Anytime two NFC East teams get together on the gridiron, it makes for an exciting afternoon considering how familiar each team is with one another through their twice-annual meetings.
With that said, SI.com’s Conor Orr believes the Giants’ Week 2 Thursday night game against the Washington Football Team on the road is one of the league’s 15 most intriguing games on both the Giants' the NFL’s fall calendar.
Orr, who ranked that game as No. 7, notes:
This will be a great early test for Daniel Jones, who has a weapon set with a ton of equity poured into it. A game against Ron Rivera in prime time could be an immediate bellwether on Dave Gettleman’s decision to opt for a receiver overload in the first round instead of an offensive tackle. The Giants traded out of their No. 12 slot with Rashawn Slater of Northwestern on the board—a prospect who handled Chase Young quite ably during their time together in college. Barring any injuries to the Giants' receiving corps, this will be a very early indication as to whether or not Jones can handle an elite pass rush after a 2020 season when the team was blitzed more than all but two other teams in the NFL (and ranked 30th in the league against the blitz).
For years the Washington Football Team was viewed by many outsiders as the runt in the NFC litter. Still, to give credit where it’s due, Washington has gradually transformed itself into a formidable opponent thanks to the changes brought about by head coach Ron Rivera.
Washington’s defense, in particular, is probably one of the best-kept secrets in the NFL. The WFT finished with one of the top (and most underrated) defenses last year, a unit that allowed just 4.9 yards per offensive play, tying them with the Steelers for second place.
They also ranked in the top 5 in fewest passing touchdowns allowed (21, tied for 2nd place) and interceptions (16, tied for 5th place).
Those are not ideal stats for a Giants team whose offense had some struggles moving the ball and whose quarterback, Daniel Jones, had some turnover issues for part of last season.
But the good news is that the Giants have vastly improved their offense with the additions of receivers Kenny Golladay, John Ross, and Kadarius Toney and tight end Kyle Rudolph.
The team is also optimistic that as it enters Year 2 of the new offensive system implemented by offensive coordinator Jason Garrett, there will be less time thinking on each play, allowing for a more up-tempo style.
As far as the NFC East is concerned, some seem ready to hand the crown to the Dallas Cowboys, who are getting quarterback Dak Prescott back, but who also have a new defensive coordinator in Dan Quinn tasked with fixing a historically bad defense.

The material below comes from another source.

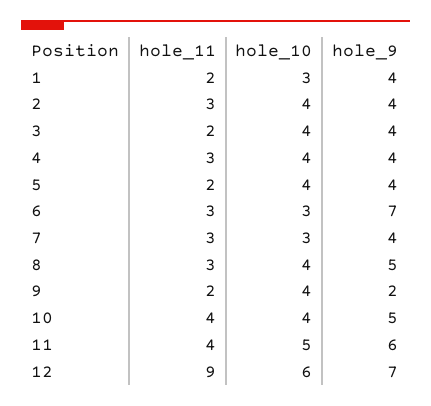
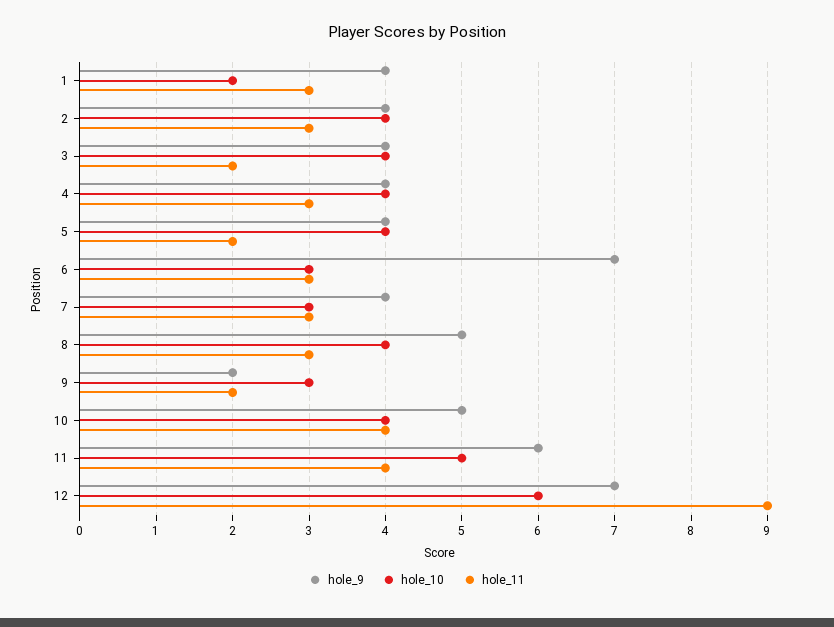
hole_11, 1: 2 -> 3
hole_10, 1: 3 -> 2
hole_10, 9: 4 -> 3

While expectations are that the Giants will be a lot better both performance and record-wise than their six-win season from last year, it’s too soon to say for sure if the giants are ready to join the postseason tournament.
But when it comes to that Week 2 meeting with Washington in which the strength of WFT will test the perceived weakness (offensive line) of the Giants, that game should undoubtedly give us a clearer picture of just how far the Giants still have to go.